Study limitations cited by Lång et al included that screen readings were performed at a single site and only relied on a single mammography device and one AI system; the participating radiologists were all moderately to highly experienced in breast imaging, which could limit generalizability; only readers with over 2 years of experience were allowed to conduct single reading in the intervention group, which could have biased reader performance in the control group; and determining a true false positive rate required further follow-up in case of later interval cancer diagnosis.
Disclosures
The MASAI trial is funded by the Swedish Cancer Society, the Confederation of Regional Cancer Centers, and Swedish governmental funding.
Lång reported serving on an advisory board for Siemens Healthineers and receiving lecture honorarium from AstraZeneca; coauthor Hofvind is head of BreastScreen Norway at the Cancer Registry of Norway, which has a research agreement with Screenpoint Medical.

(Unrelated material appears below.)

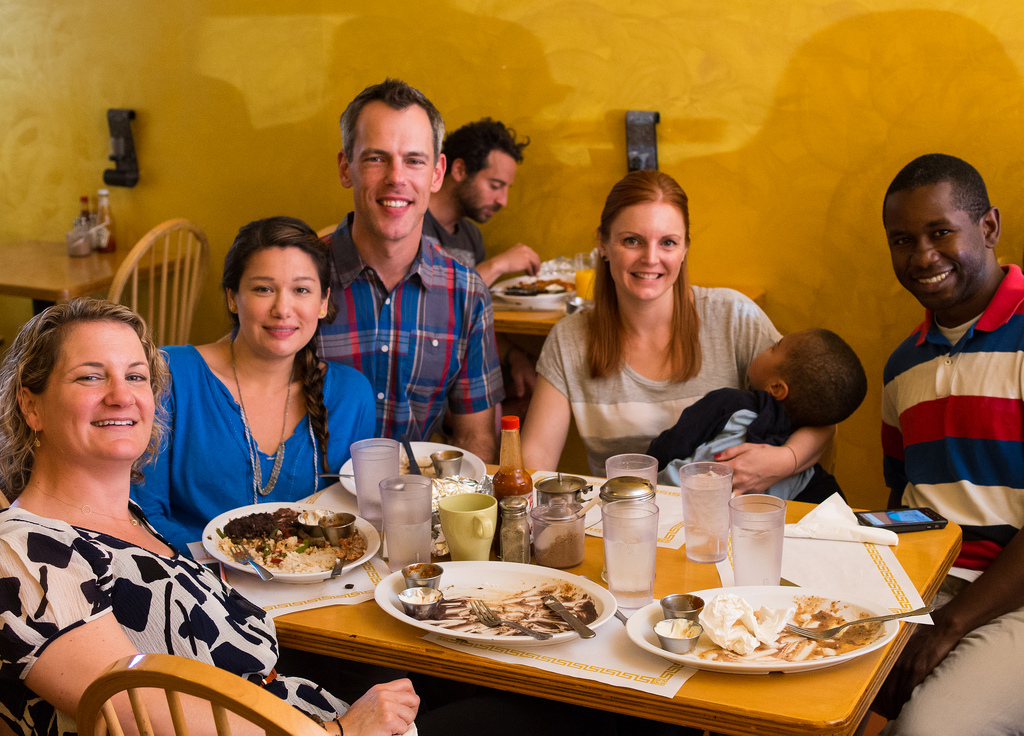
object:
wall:
[0, 0, 1024, 516]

Segnan and Ponti had no relevant relationships to disclose.
Sources
Lång K, et al "Artificial intelligence-supported screen reading versus standard double reading in the Mammography Screening with Artificial Intelligence trial (MASAI): A clinical safety analysis of a randomised, controlled, non-inferiority, single- blinded, screening accuracy study" Lancet Oncol 2023; 24: 936–944.
Segnan N, Ponti A "Artificial intelligence for breast cancer screening: Breathtaking results and a word of caution" Lancet Oncol 2023; 24: 830-832.